Will AD accept and function with the child
domain specified above, even though there is no
noparent.com domain above it?

Yes, either way but it really sounds like a root of a new tree that
will join the existing forest. It will NOT be a child of any existing
domain however.
There will be a
noparent.com DNS domain to support domain.noparent.com.

That is not strictly necessary if there is not a "noparent.com" AD
domain. (You may need it just to work out your DNS strategy
but it is not a direct requirement like the dynamic DNS zone
which must be created to correspond to each AD domain.

Multiple trees are fine -- trees are almost entirely irrelevant to
in Win2000+ despite what you might hear in some classes or
see in some book the only real implication is that you are
adding a domain that doesn't have it's parent already in the
forest.
 
Thanks for the reply. A new tree is exactly what I don't
want. I want this new domain to become a child of
parent.com, it simply won't have a typical name like
child.parent.com; it will be domain.noparent.com. This is
necessary because we are absorbing an external companies
network and we want to keep their exiting domain intact:
noparent.com. The domain.noparent.com would house all of
their workstations and servers and be under the
administratively control of our parent.com domain.
 
cswarr said:
Thanks for the reply. A new tree is exactly what I don't
want. I want this new domain to become a child of
parent.com,
Why?

it simply won't have a typical name like
child.parent.com;

It must to be a "child" -- by definition.

But there is no effective* difference between it being a child or
a new tree. That distinction is made SIMPLY by the choice of
name.

*There is one obscure difference but that can be avoided in the
rare case where it is a problem.
it will be domain.noparent.com.

Then it starts a new tree.
This is
necessary because we are absorbing an external companies
network and we want to keep their exiting domain intact:
noparent.com.

Not an issue -- it's new tree in your forest.
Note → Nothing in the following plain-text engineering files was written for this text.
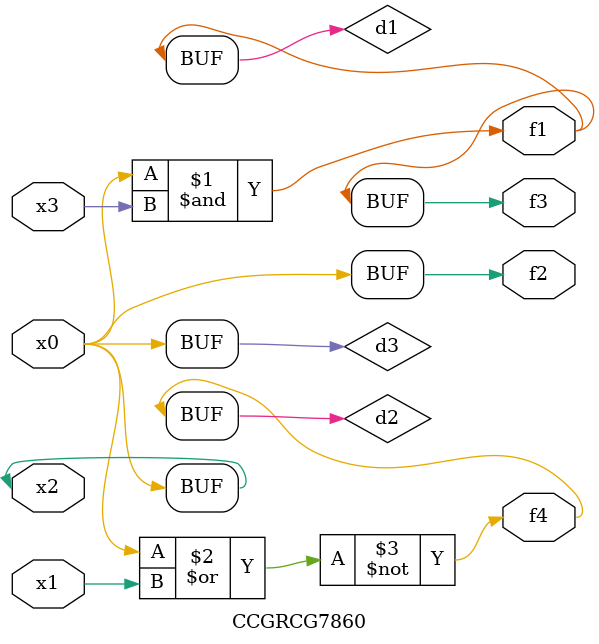
<source format=v>
module CCGRCG7860(
	input x0, x1, x2, x3,
	output f1, f2, f3, f4
);

	wire d1, d2, d3;

	and (d1, x2, x3);
	nor (d2, x0, x1);
	buf (d3, x0, x2);
	assign f1 = d1;
	assign f2 = d3;
	assign f3 = d1;
	assign f4 = d2;
endmodule

</source>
Relax, that's the
purpose of trees.
The domain.noparent.com would house all of
their workstations and servers and be under the
administratively control of our parent.com domain.

Child domains are under almost no adminstrative control
of the parent.com and trees within the forest have that
exact same relationship.

Somethings like Enterprise Admins or Schema Admins
are forest wide; they have power over both child and
separate tree domains as long as it is a single forest.

Also, authorizing DHCP servers.

What benefit do you think you are going to miss?